Graduates get their diplomas and the checkered flag at Pocono Raceway
On Thursday night, 126 seniors at Jim Thorpe High School received their diplomas in a drive-through ceremony on a NASCAR race track.
LONG POND, Pa. — The gray sedan inched along in traffic toward the finish line, then stopped, and a teenager in a graduation gown hopped out and grabbed her diploma.
Her name — Janae Allure Tabb — echoed across the long, empty grandstand as the announcer read it. Down the track, her grandmother raised her hands in the air outside another car when Janae’s class picture appeared on the Jumbotron.
After that, there was nothing but open road in front of Janae’s car, a straightaway to summer, to adulthood, to the hair salon she wants to open in Atlanta. Her father wanted her to pin the pedal to the floor, literally. So she did, speeding toward the first turn much faster than any boys did at Pocono Raceway during one of Pennsylvania’s unique graduation ceremonies Thursday night.
“Get it, girl!” Asa Tabb shouted, as she zoomed past him.

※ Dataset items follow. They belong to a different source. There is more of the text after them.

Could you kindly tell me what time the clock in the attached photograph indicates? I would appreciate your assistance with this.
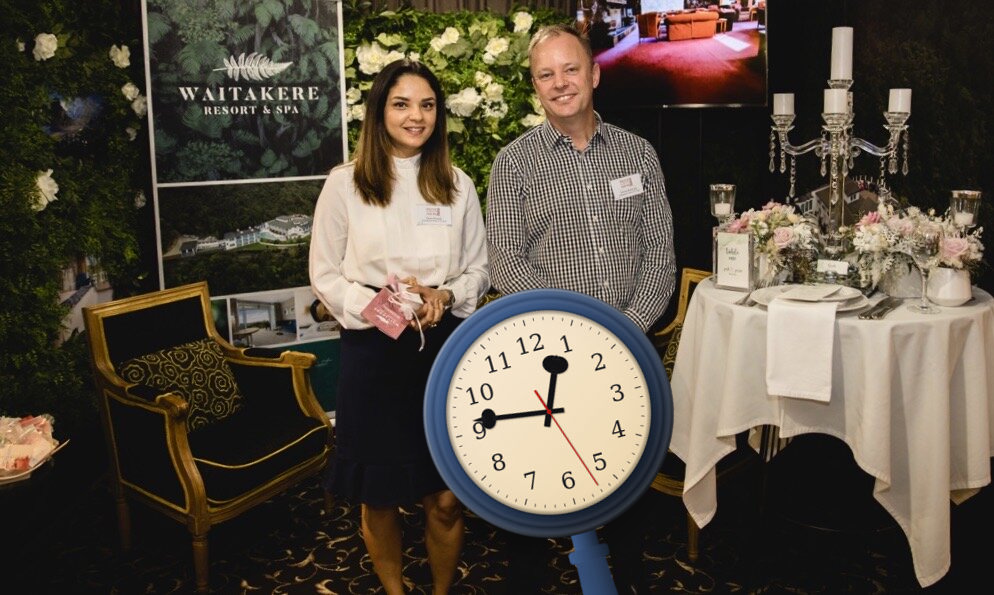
12:46:27
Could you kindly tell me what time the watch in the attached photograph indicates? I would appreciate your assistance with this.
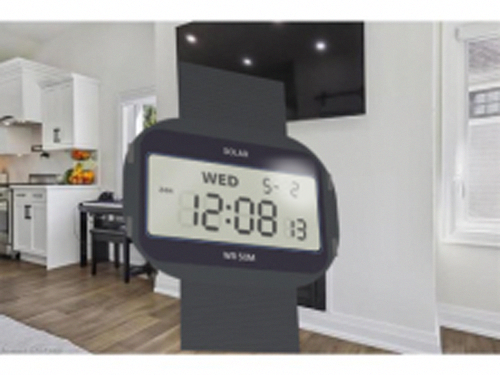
12:08:13
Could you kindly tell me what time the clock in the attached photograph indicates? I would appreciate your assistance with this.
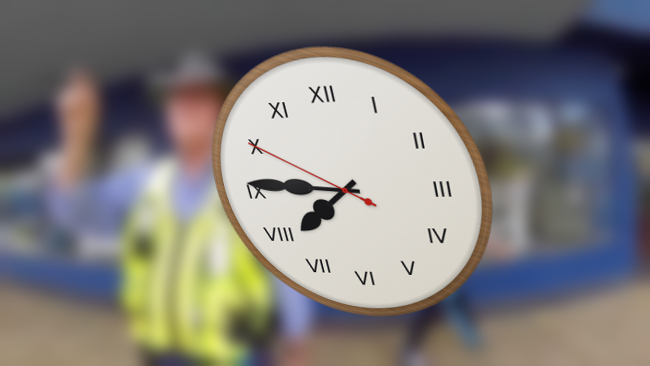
7:45:50
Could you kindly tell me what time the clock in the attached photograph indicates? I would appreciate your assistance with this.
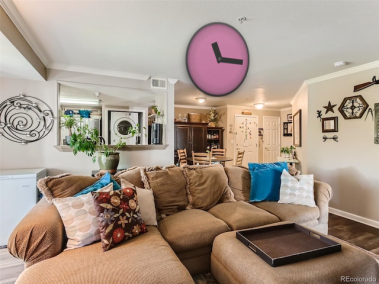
11:16
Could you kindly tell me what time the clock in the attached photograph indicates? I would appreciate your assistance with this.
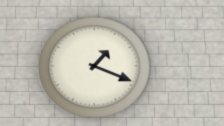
1:19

The 126 seniors at Jim Thorpe Area High School in Carbon County were last together in school on March 13. Then, COVID-19 restrictions went into place, canceling many milestones in their final lap. No prom. No spring sports. And graduation appeared to be on the rocks, as well, with Carbon County in the yellow phase, which limits gatherings.

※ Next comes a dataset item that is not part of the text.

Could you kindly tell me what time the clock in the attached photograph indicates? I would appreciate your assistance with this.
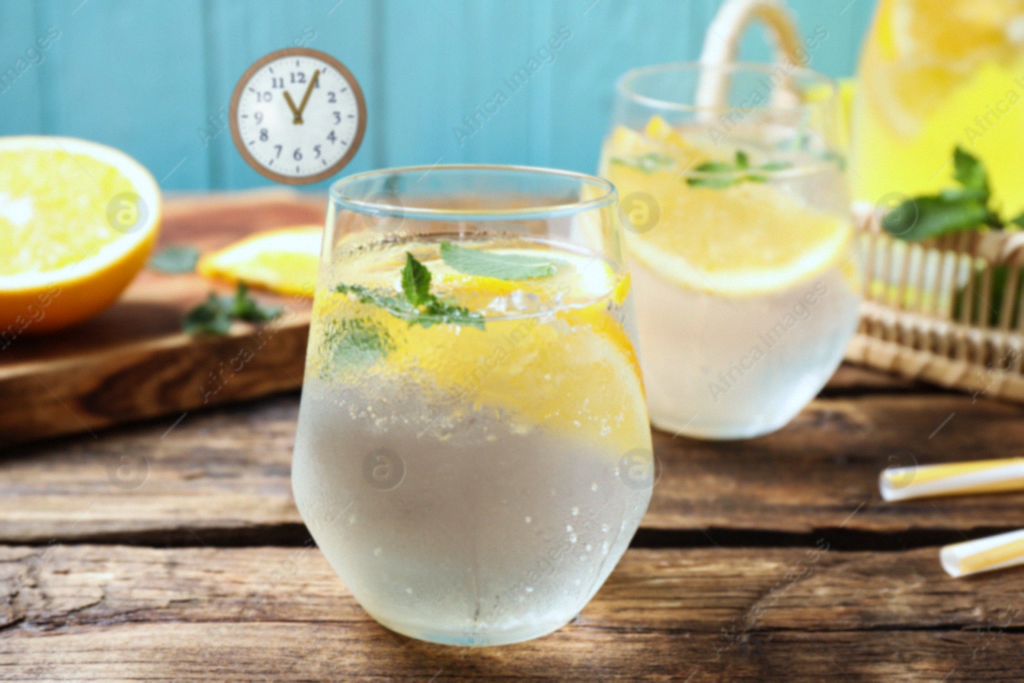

“It seemed like all we were telling these kids was ‘No,’” said John Rushefski, superintendent of the Jim Thorpe Area School District.
In stepped Pocono Raceway in Monroe County with 2.5 miles of “Yes.” The state’s only NASCAR track, known as the “tricky triangle” for its unique three-turn track, Pocono seats 76,812, enough to social-distance the whole school if needed. With all racing on hold at the track, owners decided they could host a few hundred people for graduations.

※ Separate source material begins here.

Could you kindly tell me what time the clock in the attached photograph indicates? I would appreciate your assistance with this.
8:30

"It is all about our local Class of 2020 students and giving them the chance to celebrate all they have accomplished during their high school careers,” CEO Nick Igdalsky said in a statement.
Family members were able to pull onto the track’s long straightaway for the 5 p.m. ceremony. Many had fastened balloons and signs to their cars. The students or a parent drove single file past them, each stopping at the finish line to get out and grab their diplomas.
Rushefski said the district paid $4,500 to have graduation at the racetrack, with the money going to staffing, electronics, and a fireworks display. Notre Dame High School of East Stroudsburg was the first school to have its graduation at the track, with 51 seniors getting their diplomas on May 30. In total, the track was hosting eight graduations with 1,800 local students.
Pocono Raceway’s first NASCAR race will be on the weekend of June 27-28, without fans.
“It’s a bit surreal,” said Scott Pompa, vice president of the Jim Thorpe school board. “But I am really glad this is happening for our graduates, because they’ve really been ripped off.”
The commencement was broadcast on FM radio, and the Jumbotrons, which normally show speeding cars and the occasional wreck, replayed videos of teens being teens, before COVID-19.
“We missed out last semester and our chance, for some of us, to say our final goodbyes, but our story is about much more than what we lost in the past few months,” class president Cobe Cameron Frycklund said in a prerecorded message played on the Jumbotron.
On the track, Frycklund’s parents sat in their car, watching. He’ll be playing tackle for Bloomsburg University’s football team later this year.
“This is about as good as it’s going to get for the kids. They’ll never forget this,” said his mother, Shannon Frycklund.
James Adames, 18, was one of the first graduates to drive down Pocono’s victory lane. Cars beeped as he passed by.
“I’m proud our school did this,” Adames, a basketball player at Jim Thorpe, said as he drove.
A handful of students, and one parent, hit the gas hard on the track in Chevy Camaros and Ford Mustangs.
Janae Tabb, 17, drove an Acura.
“This is different, for sure,” she said after she did a full lap on the track. “But we made the best out of it.”